**INSTRUCTION:**
Please quote the text read from every one of the items below, word for word and line by line. Leave the pictures out of your answer.

**SOURCE MATERIAL:**
*** Block opens ***
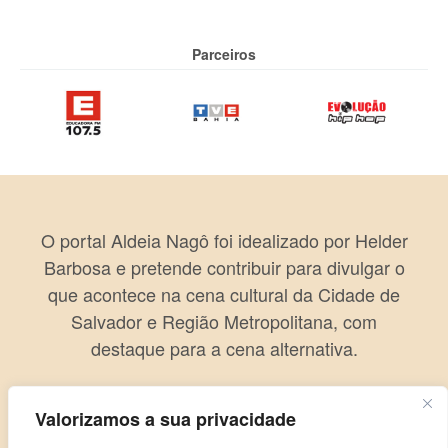
Parceiros
O portal Aldeia Nagô foi idealizado por Helder
Barbosa e pretende contribuir para divulgar o
que acontece na cena cultural da Cidade de
Salvador e Região Metropolitana, com
destaque para a cena alternativa.
Valorizamos a sua privacidade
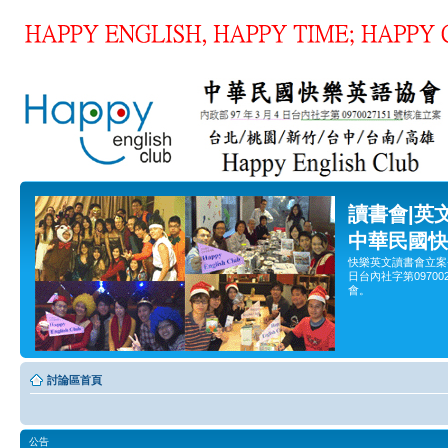
讀書會|英
中華民國快
快樂英文讀書會立案
日台內社字第0970
會。
討論區首頁
公告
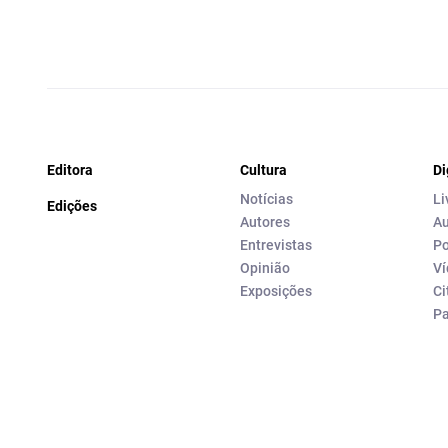
Editora
Cultura
Di
Notícias
Li
Edições
Autores
Au
Entrevistas
Po
Opinião
Ví
Exposições
Ci
P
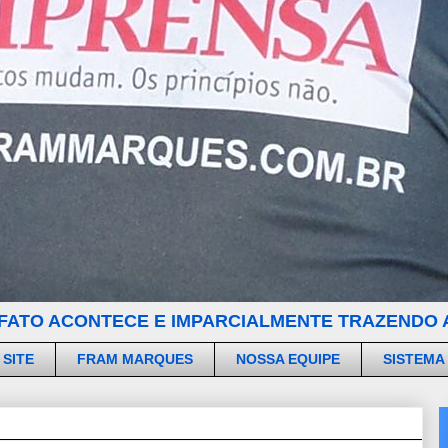
FATO ACONTECE E IMPARCIALMENTE TRAZENDO A
 SITE
FRAM MARQUES
NOSSA EQUIPE
SISTEMA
*** Block closes ***
**SOLUTION FOR THIS EXERCISE:**
Parceiros
O portal Aldeia Nagô foi idealizado por Helder
Barbosa e pretende contribuir para divulgar o
que acontece na cena cultural da Cidade de
Salvador e Região Metropolitana, com
destaque para a cena alternativa.
Valorizamos a sua privacidade
讀書會|英
中華民國快
快樂英文讀書會立案
日台內社字第0970
會。
討論區首頁
公告
Editora
Cultura
Di
Notícias
Li
Edições
Autores
Au
Entrevistas
Po
Opinião
Ví
Exposições
Ci
P
FATO ACONTECE E IMPARCIALMENTE TRAZENDO A
 SITE
FRAM MARQUES
NOSSA EQUIPE
SISTEMA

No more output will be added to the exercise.